DESCRIPTION OF THE TASK:
In total, how many lines of the data contain the word "Right"? Only that number is wanted.

___ PROVIDED DATA

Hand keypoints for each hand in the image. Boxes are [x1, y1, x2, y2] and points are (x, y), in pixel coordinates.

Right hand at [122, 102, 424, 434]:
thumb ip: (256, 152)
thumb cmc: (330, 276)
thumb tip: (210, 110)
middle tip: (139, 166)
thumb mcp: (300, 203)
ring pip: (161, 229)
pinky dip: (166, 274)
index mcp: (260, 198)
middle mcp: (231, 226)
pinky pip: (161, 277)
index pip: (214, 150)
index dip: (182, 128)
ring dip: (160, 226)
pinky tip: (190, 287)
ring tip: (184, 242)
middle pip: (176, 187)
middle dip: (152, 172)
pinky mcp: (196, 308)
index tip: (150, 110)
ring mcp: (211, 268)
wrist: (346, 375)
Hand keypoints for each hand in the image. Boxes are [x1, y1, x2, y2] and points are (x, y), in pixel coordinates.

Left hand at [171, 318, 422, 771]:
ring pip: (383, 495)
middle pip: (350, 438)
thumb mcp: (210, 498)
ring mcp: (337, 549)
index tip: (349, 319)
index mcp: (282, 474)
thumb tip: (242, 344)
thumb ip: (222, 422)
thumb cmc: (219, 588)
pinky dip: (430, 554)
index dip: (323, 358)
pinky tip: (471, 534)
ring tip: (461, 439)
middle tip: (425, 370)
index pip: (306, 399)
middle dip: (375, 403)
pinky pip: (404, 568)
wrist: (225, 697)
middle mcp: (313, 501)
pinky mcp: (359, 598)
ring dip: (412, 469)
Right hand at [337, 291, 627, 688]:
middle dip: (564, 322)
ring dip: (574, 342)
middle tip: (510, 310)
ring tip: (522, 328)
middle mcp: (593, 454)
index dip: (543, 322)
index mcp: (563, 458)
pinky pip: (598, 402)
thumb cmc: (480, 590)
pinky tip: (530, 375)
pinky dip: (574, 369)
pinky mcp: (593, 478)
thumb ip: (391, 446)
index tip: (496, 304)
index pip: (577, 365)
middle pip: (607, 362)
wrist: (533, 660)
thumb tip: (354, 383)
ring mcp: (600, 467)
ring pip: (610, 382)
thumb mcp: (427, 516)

______
___ PROVIDED DATA

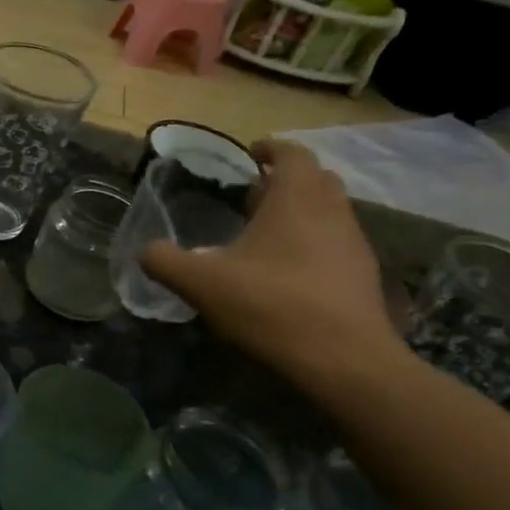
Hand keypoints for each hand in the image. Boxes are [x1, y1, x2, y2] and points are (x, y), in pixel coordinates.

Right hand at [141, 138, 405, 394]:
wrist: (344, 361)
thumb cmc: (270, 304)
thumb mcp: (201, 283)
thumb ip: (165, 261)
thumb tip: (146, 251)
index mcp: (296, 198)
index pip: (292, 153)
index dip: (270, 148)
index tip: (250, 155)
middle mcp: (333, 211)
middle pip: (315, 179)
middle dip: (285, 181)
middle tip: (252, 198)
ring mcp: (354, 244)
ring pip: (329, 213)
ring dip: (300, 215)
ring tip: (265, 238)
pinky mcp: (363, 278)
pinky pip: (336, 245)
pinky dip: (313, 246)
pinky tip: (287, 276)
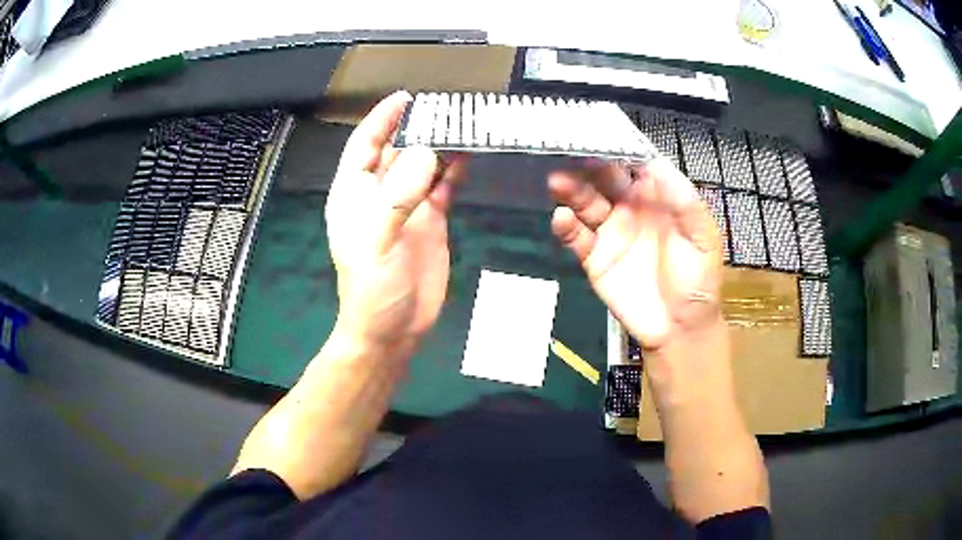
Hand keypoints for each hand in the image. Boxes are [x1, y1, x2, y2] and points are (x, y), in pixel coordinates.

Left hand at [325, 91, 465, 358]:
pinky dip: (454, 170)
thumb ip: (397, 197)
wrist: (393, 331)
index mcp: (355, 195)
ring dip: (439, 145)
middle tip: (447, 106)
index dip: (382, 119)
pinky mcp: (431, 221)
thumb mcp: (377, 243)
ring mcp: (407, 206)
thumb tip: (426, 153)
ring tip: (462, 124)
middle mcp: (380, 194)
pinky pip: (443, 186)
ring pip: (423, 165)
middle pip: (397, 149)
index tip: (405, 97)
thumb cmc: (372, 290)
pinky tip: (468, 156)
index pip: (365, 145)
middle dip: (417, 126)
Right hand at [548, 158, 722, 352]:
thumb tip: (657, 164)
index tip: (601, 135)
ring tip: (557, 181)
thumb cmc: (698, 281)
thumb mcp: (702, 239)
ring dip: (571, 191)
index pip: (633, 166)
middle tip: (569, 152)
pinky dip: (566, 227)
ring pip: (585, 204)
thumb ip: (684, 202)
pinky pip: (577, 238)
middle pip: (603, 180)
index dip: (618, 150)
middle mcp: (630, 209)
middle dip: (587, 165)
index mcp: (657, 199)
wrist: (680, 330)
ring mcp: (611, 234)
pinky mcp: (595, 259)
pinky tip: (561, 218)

______

YOUR SOLUTION:
4